The province’s exports will be about $ 795 billion or 20 percent of China’s total sales to the outside world by 2021.
Suffice it to say that the province is home to the Foxconn Group, one of Apple’s major suppliers, to realize the global impact of the disruption.
Since the start of the new wave of pollution in China, analysts at major international financial centers have consistently warned that such an impact could come at a time when inflationary trends are beginning to worsen with the stalemate in the conflict in Ukraine.
Analysts say everything will depend on the speed at which Chinese authorities act to control the outbreak of the disease.
The country reported 3,507 pollution on Monday, down from 1,860 on Tuesday. This is definitely a significant drop. But researchers are urging people to wait and see if the country’s “zero tolerance” approach to dealing with the epidemic is still effective.
Thanks to this approach, which included more stringent restrictions, including the closure of entire cities, the country was able to control the epidemic by 2020, saving lives and allowing the economy to continue to operate at almost full capacity.
The economic end is not long in coming. By 2021, China will have reached a spectacular growth rate of 8.1%, as major world economies have been hit hard by the virus.
Chinese officials, aware of the scale of the crisis, have vowed to wage a fierce but targeted fight against the virus in order to contain its impact on the economy.

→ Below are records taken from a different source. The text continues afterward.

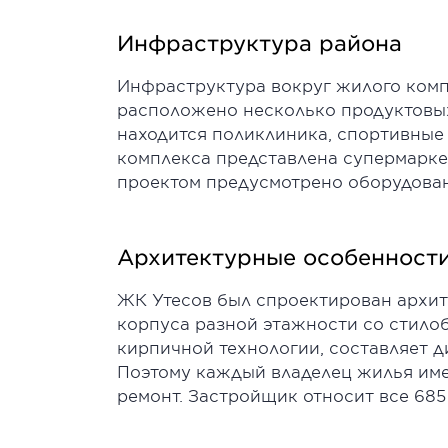
Инфраструктура района
Инфраструктура вокруг жилого компл
расположено несколько продуктовых 
находится поликлиника, спортивные 
комплекса представлена супермаркет
проектом предусмотрено оборудовани
Архитектурные особенност
ЖК Утесов был спроектирован архит
корпуса разной этажности со стилоб
кирпичной технологии, составляет ди
Поэтому каждый владелец жилья име
ремонт. Застройщик относит все 685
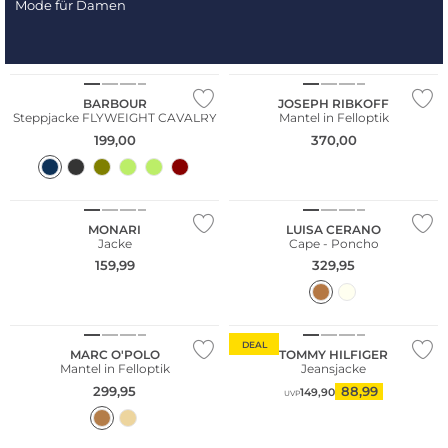
Mode für Damen
NEU
Große Größen
Große Größen
BARBOUR
JOSEPH RIBKOFF
Steppjacke FLYWEIGHT CAVALRY
Mantel in Felloptik
199,00
370,00
Große Größen
NEU
MONARI
LUISA CERANO
Jacke
Cape - Poncho
159,99
329,95
NEU
Nachhaltig
DEAL
MARC O'POLO
TOMMY HILFIGER
Mantel in Felloptik
Jeansjacke
299,95
88,99
149,90
UVP
NEU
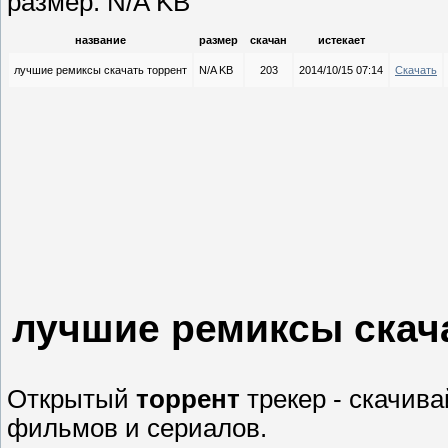
размер: N/A KB
название
размер
скачан
истекает
лучшие ремиксы скачать торрент
N/A KB
203
2014/10/15 07:14
Скачать
лучшие ремиксы скач
Открытый
торрент
трекер - скачива
фильмов и сериалов.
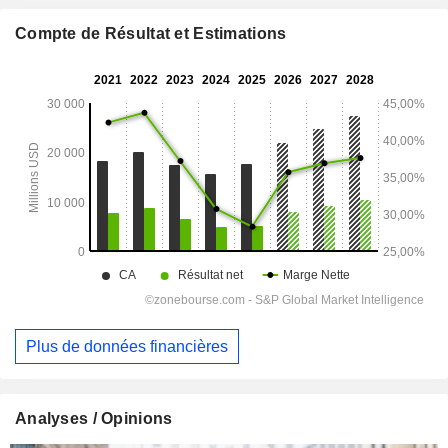
Compte de Résultat et Estimations
Plus de données financières
Analyses / Opinions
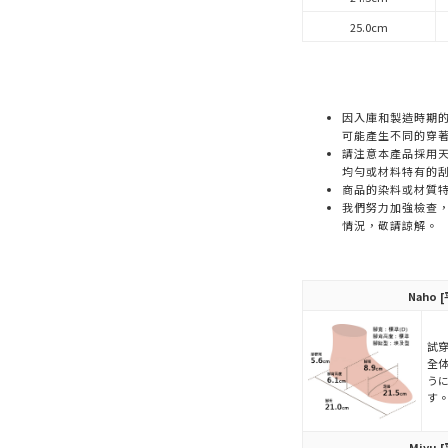
25.0cm
因入庫和製造時期
可能產生不同的穿
請注意本產品採用天
均勻或材料特有的
商品的染料或材質
我們努力加強檢查
情況，敬請諒解。
Naho
[
試穿
全
う
す
Miyu
[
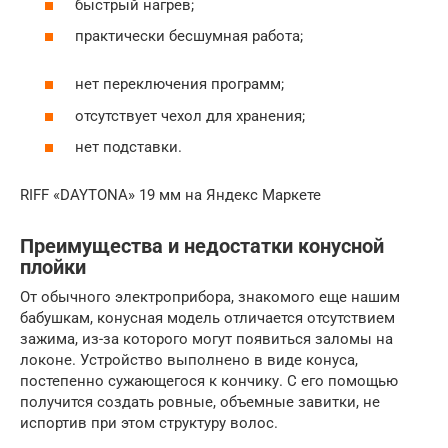
быстрый нагрев;
практически бесшумная работа;
нет переключения программ;
отсутствует чехол для хранения;
нет подставки.
RIFF «DAYTONA» 19 мм на Яндекс Маркете
Преимущества и недостатки конусной
плойки
От обычного электроприбора, знакомого еще нашим
бабушкам, конусная модель отличается отсутствием
зажима, из-за которого могут появиться заломы на
локоне. Устройство выполнено в виде конуса,
постепенно сужающегося к кончику. С его помощью
получится создать ровные, объемные завитки, не
испортив при этом структуру волос.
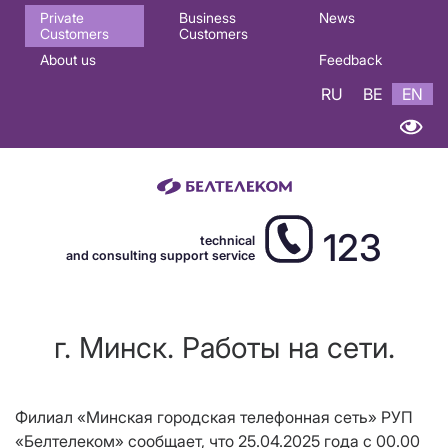
Основная
Private
Business
News
Customers
Customers
навигация
About us
Feedback
EN
RU
BE
EN
123
technical
and consulting support service
г. Минск. Работы на сети.
Филиал «Минская городская телефонная сеть» РУП
«Белтелеком» сообщает, что 25.04.2025 года с 00.00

Data released by the National Statistics Office on Tuesday shows that China’s economy is off to a strong start this year, with stronger-than-expected economic recovery in January and February. The company said the recovery was mainly driven by higher housing costs and investment by state-owned companies.
However, analysts are calling for caution, especially as data will only be hard on the country and the world for the first two months of a year.
Fu Linghui, a spokesman for the Statistics Agency, shared the warning. Lockdowns and other restrictions increase pressure on the economy and may weigh heavily on growth, he said.